Barbara Howard, assistant dean of the Jones School of Business, joined Geneseos business school in 1989, where she served as lecturer until her appointment in 1998 as interim assistant dean and director of the internship program. In 1999, she was formally appointed to her current position. Howard excels as an administrator, educator, academic advisor, role model and student advocate. She is able to do all of this while continually contributing to her professional field and teaching in the business school. Students note her deep caring for students and her commitment to her role as an academic advisor. Under her direction, the departments internship program has seen increased improvement and success. One faculty member in the department said: "things are so well administered that faculty can easily overlook the complexities of the tasks Ms. Howard performs. It seems to be that this, in and of itself, says a great deal." Faculty also applauded Howards efforts in supporting the colleges application for accreditation by The Association to Advance Collegiate Schools of Business. She has published a book in collaboration with two faculty members, "Strategic Management for Small and Growing Firms," and serves on several college committees.

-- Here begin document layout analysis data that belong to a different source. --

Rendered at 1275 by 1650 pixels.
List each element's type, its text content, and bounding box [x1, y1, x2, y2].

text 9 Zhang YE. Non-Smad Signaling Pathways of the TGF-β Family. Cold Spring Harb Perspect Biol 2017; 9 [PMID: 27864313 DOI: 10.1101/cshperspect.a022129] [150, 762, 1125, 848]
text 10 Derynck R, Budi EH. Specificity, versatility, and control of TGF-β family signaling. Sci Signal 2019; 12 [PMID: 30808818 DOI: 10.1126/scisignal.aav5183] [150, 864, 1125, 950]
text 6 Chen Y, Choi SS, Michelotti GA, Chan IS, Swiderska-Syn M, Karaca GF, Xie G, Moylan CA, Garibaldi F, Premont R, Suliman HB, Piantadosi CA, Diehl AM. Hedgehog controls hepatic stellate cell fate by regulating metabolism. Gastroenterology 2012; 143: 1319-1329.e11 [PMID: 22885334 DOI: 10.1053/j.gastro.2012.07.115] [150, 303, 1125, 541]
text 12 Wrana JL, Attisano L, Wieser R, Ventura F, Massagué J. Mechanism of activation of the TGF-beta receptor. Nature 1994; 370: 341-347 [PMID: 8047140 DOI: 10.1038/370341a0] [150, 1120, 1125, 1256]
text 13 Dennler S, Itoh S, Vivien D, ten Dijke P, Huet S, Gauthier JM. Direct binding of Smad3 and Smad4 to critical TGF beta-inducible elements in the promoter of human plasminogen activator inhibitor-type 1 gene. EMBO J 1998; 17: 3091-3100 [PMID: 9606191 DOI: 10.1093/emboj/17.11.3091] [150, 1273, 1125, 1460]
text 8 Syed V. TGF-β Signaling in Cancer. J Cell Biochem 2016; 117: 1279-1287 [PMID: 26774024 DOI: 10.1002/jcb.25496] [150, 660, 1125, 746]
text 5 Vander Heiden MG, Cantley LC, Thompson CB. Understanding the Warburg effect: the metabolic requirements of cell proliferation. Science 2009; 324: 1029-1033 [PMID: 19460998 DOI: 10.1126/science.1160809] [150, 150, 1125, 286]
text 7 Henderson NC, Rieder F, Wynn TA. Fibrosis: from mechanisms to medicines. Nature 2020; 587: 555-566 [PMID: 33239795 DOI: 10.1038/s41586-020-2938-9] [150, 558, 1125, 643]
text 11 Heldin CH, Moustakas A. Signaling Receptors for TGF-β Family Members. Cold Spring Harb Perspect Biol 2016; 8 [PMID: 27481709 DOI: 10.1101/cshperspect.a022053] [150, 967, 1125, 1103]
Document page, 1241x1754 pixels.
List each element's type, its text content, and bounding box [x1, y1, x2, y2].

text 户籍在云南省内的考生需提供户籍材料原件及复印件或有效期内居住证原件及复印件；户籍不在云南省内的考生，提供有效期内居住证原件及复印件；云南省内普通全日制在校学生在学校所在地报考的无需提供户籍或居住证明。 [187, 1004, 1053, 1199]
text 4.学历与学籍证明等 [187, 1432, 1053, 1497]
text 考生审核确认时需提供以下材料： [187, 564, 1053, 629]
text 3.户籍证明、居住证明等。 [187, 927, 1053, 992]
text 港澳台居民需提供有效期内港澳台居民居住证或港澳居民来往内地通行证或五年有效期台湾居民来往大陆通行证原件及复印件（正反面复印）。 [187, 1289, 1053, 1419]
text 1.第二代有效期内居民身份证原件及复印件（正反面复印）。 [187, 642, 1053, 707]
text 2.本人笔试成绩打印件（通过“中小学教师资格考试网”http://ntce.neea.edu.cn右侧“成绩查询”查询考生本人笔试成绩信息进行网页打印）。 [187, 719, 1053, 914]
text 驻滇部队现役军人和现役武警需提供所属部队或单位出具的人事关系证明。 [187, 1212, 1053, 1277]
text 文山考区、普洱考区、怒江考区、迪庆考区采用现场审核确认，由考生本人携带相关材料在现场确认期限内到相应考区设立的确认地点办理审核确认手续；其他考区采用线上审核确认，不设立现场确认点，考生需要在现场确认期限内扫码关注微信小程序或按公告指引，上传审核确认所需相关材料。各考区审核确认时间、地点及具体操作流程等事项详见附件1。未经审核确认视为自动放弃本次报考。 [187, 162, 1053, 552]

Steven D. Derné, an associate professor of sociology, joined Geneseo in 1993. During his decade at the college, he has achieved an extraordinary record of publications, including monographs, book chapters and articles in refereed and top tier journals. He has participated extensively in the sociology professional community at conferences and through work as an invited lecturer, book reviewer, journal referee and outside reader of Ph.D. dissertations. He has been active and successful in obtaining research funding, some of which helped to support his research trips to India. He has co-edited a teaching curriculum, "Syllabi and Instructional Materials in Sociology, 3rd edition," and has written two books on pedagogy widely used at major U.S. universities. In addition, he is author of "Cultures in Action and Movies, Masculinity and Modernity," and recently completed a third book. One scholar at a major university said that Dernés books have impressive "theoretical depth and originality" and that Derné "has made important contributions to theoretical developments through empirical analysis." Derné, a leading researcher of Indian modernity, has attained an international reputation through his research on the modern cultures of India and Fiji and by presenting papers at more than 23 conferences in the U.S., India, Canada, Europe and Asia.